Re: Storing Complex Structures in a database
by Anonymous Monk on Sep 30, 2000 at 11:41 UTC
    You can use a self-referential table to store a tree structure. To reproduce the tree, you'll find DBIx::Tree useful. It is also portable between DBD::*.
Re: Storing Complex Structures in a database
by Fastolfe (Vicar) on Sep 30, 2000 at 03:01 UTC
    Take a look at the other nodes first, but as a supplement/alternative, consider building two tables. In the first table, define a "node" and give each node a unique ID. In the second table, define parent-child relationships. I.e. for every child that a parent has, we will see one row in the second table with the parent's ID and the child's ID. When you wish to get a list of children for a parent node, just select child ID's from the 2nd table where the parent ID equals the current node's ID.
RE: Storing Complex Structures in a database
by little (Curate) on Sep 30, 2000 at 12:37 UTC
    I used to use a 1:n Relation for this, e.g.:
    ID ParentID title text 1 0 bla I would.. 2 1 re:bla I better would ... 3 1 re:bla Don't you.. 4 2 re:re:bla This is an ...
    Though each item in your data only needs to know it's parent. This works fine for me with *.csv files. When you use DBI::CSV you will be able to use all files in a specified folder like tables, whereas the folder would be your DB. AND you can perform SELECT on it.

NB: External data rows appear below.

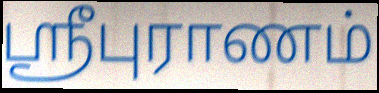
ஸ்ரீபுராணம்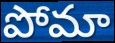
పోమా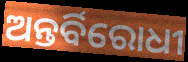
ଅନ୍ତର୍ବିରୋଧୀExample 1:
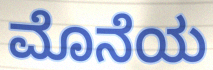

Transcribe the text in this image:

ಮೊನೆಯ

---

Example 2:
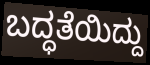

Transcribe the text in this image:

ಬದ್ಧತೆಯಿದ್ದು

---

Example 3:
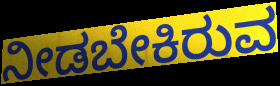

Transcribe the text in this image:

ನೀಡಬೇಕಿರುವ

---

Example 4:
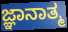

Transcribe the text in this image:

ಜ್ಞಾನಾತ್ಮ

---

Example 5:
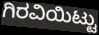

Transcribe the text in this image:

ಗಿರವಿಯಿಟ್ಟುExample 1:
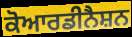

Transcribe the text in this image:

ਕੋਆਰਡੀਨੈਸ਼ਨ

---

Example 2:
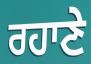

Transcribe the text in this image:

ਰਹਾਣੇ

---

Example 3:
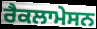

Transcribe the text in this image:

ਰੈਕਲਾਮੇਸਨ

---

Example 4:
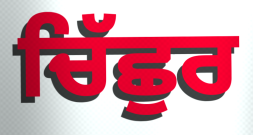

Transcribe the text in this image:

ਚਿੱਛੁਰ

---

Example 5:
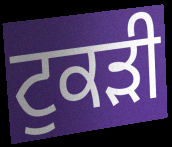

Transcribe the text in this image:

ਟੁਕਡ਼ੀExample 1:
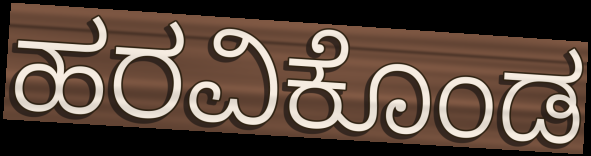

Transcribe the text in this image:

ಹರವಿಕೊಂಡ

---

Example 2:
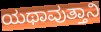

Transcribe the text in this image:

ಯಥಾವುತ್ತಾನಿ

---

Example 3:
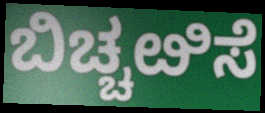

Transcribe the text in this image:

ಬಿಚ್ಚೞಿಸೆ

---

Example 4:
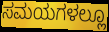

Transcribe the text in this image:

ಸಮಯಗಳಲ್ಲೂ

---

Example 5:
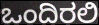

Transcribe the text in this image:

ಒಂದಿರಲಿ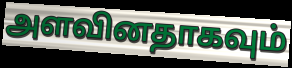
அளவினதாகவும்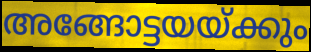
അങ്ങോട്ടയയ്ക്കും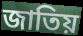
জাতিয়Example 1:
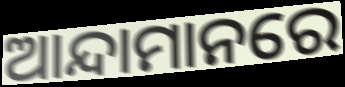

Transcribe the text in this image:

ଆନ୍ଦାମାନରେ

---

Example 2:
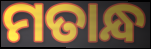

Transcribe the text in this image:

ମତାନ୍ଧ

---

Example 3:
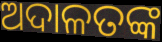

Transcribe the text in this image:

ଅଦାଳତଙ୍କ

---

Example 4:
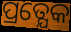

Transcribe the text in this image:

ପ୍ରତ୍ଯେକ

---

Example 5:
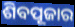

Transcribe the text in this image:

ଶିବପୂଜାର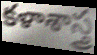
కళాశాస్త్ర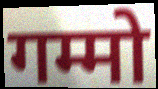
गम्मो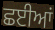
ਛਈਆਂ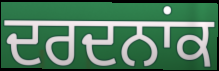
ਦਰਦਨਾਂਕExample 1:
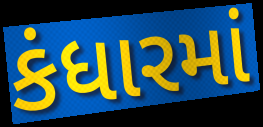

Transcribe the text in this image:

કંધારમાં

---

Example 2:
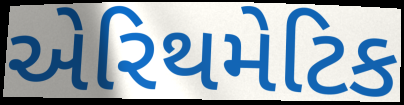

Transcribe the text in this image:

એરિથમેટિક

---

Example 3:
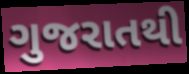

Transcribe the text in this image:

ગુજરાતથી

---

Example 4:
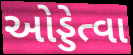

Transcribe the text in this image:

ઓડ્ડેત્વા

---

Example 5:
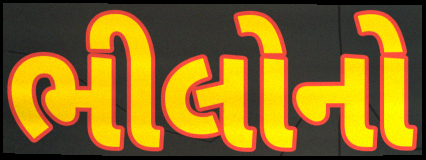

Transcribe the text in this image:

ભીલોનોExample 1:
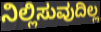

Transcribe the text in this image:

ನಿಲ್ಲಿಸುವುದಿಲ್ಲ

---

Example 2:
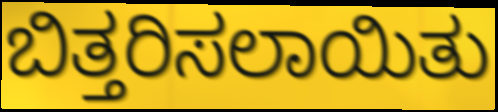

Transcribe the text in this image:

ಬಿತ್ತರಿಸಲಾಯಿತು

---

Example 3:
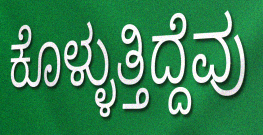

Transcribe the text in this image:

ಕೊಳ್ಳುತ್ತಿದ್ದೆವು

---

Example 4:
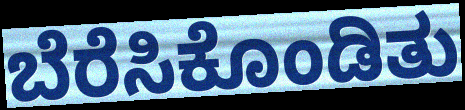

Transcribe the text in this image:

ಬೆರೆಸಿಕೊಂಡಿತು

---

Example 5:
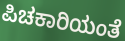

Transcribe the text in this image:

ಪಿಚಕಾರಿಯಂತೆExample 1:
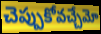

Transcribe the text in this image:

చెప్పుకోవచ్చేమో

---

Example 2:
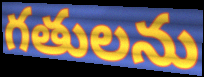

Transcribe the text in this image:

గతులను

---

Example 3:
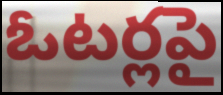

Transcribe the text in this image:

ఓటర్లపై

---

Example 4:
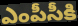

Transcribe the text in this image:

ఎంపీసీకి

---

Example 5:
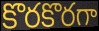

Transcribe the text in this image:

కొరకొరగా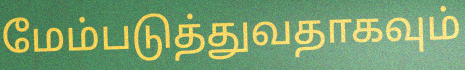
மேம்படுத்துவதாகவும்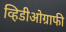
व्हिडीओग्राफी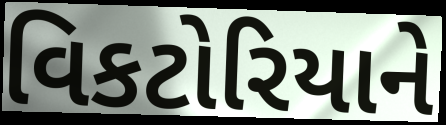
વિકટોરિયાને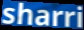
sharri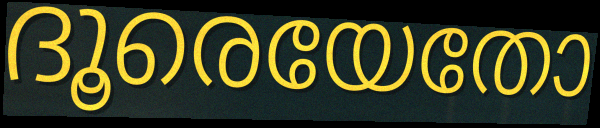
ദൂരെയേതോ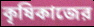
কৃষিকাজের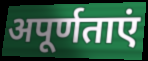
अपूर्णताएं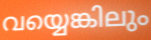
വയ്യെങ്കിലുംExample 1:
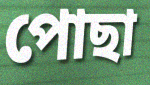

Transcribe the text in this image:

পোছা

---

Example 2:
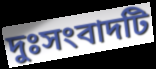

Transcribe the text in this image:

দুঃসংবাদটি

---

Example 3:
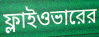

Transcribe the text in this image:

ফ্লাইওভারের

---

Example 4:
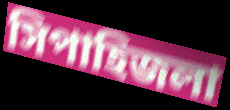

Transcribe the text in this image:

সিপাহিজলা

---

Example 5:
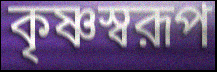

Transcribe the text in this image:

কৃষ্ণস্বরূপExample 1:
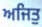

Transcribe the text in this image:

ਅਜਿਤੁ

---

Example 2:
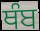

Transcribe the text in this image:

ਥੰਬ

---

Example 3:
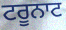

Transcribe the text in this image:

ਟਰੂਨਾਟ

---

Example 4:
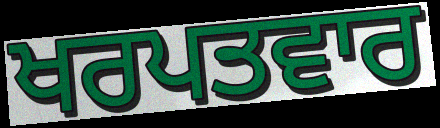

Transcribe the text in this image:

ਖਰਪਤਵਾਰ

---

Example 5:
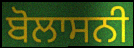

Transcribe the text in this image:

ਬੋਲਾਸਨੀ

    So using the DBI will grant you the ability to upgrade to a real DBMS later.
    You'll do yourself a favour if all of your indices start not at zero but at one, because DB indices start usually at 1, so in above example a ParentID of O would always mean, that this entry belongs directly into the tree root, but the tree root is the only element that contains iteself (as long as you use only one *.csv file).
    Have a nice day
    All decision is left to your taste
Re: Storing Complex Structures in a database
by 2501 (Pilgrim) on Sep 30, 2000 at 06:26 UTC
    what about treating this problem in a binary search tree sort of fashion?

    you could have a single array of data objects, and each object has methods for setting & returning the values of Child1 & Child2 (which point to other data objects within your array), the Data element and optionally depending on what you are doing, the parent. This method would also be ideal for keeping things sorted and searchable by the data value. This method is makes it quite easy to keep an ordered list of maintainable data.
RE: Storing Complex Structures in a database
by Anonymous Monk on Sep 30, 2000 at 21:39 UTC
    Hmmm... XML?
Re: Storing Complex Structures in a database
by princepawn (Parson) on Oct 02, 2000 at 17:43 UTC
  • I dont know how database-independent you want to be, but it seems that you are fixed on Relational DBMSes when tree structures are easier mapped to Object databases. The free one with excellent Perl interface written by Lincon Stein is called Acedb. visit http://STEIN.CSHL.ORG for more details
  • Lincoln Stein has also written Boulder which allows for creation of storage of nested Perl structures.
  • Depending on where your data is coming from, you may want to take a look at DBIx::Tree which creates tree structures out of self-referential database tables.